ATV-4 Albert Einstein en route to Kourou

  • ATV-4 "Albert Einstein" leaves Astrium's Bremen site for European spaceport in Kourou
  • Astrium built ATV is the world's largest supply spacecraft for the ISS
  • The "Albert Einstein" cargo vessel will be launched to the ISS in spring 2013

The fourth European automated transfer vehicle (ATV) built by Astrium, called Albert Einstein, is en route to the European spaceport in Kourou, French Guiana.
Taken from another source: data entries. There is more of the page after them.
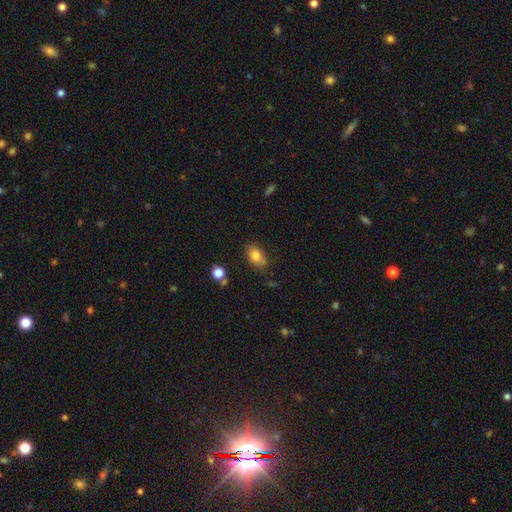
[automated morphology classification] smooth-or-featured: smooth: 81% | featured or disk: 10% | star or artifact: 9%
  how-rounded: in between: 83% | round: 16% | cigar-shaped: 2%
  merging: none: 72% | minor disturbance: 18% | merger: 6% | major disturbance: 4%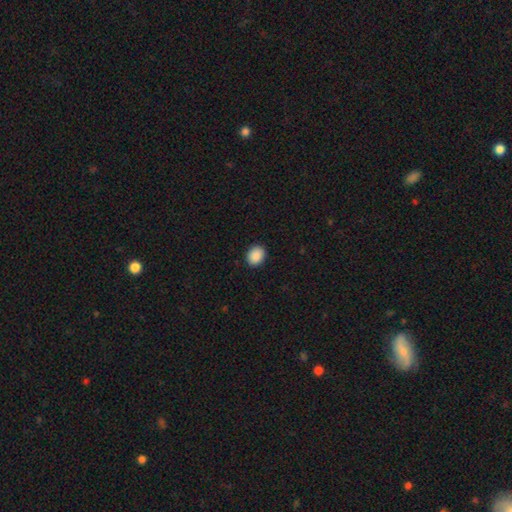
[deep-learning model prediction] Smooth or featured?
  - smooth: 90% *
  - star or artifact: 8%
  - featured or disk: 3%
How rounded?
  - in between: 51% *
  - round: 48%
  - cigar-shaped: 1%
Merging?
  - none: 90% *
  - minor disturbance: 7%
  - major disturbance: 2%
  - merger: 1%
Astrium, Europe’s leading space company, was commissioned by the European Space Agency (ESA) with the development and production of ATV. In addition to production of the ATV supply spacecraft, the so-called Exploitation Agreement makes Astrium responsible for carrying out all services relating to operation of the European sections of the space station in various work packages. This includes mission preparation and execution, astronaut training, the on-going development of experiments and research facilities, the maintenance and logistics for all European ISS components and the ground stations, along with overseeing the communication system and data transfer.


“Following the retirement of the US Space Shuttle, ATV is the world’s largest supply spacecraft for the International Space Station, making it a vital part of ISS supply. ATV is Europe’s most sophisticated space transport vehicle with its innovative automatic and autonomous rendezvous and docking capability,” said Alain Charmeau, CEO of Astrium Space Transportation, on the occasion of the shipping of ATV Albert Einstein.

“The technology and experience that Astrium acquired while developing the ATV represent a unique asset for Europe and strengthen its industrial competitiveness. Moreover, they form an excellent basis for further developments to help Europe maintain a leading position in the fields of exploitation and exploration,” added Michael Menking, Director of Orbital Systems and Space Exploration at Astrium.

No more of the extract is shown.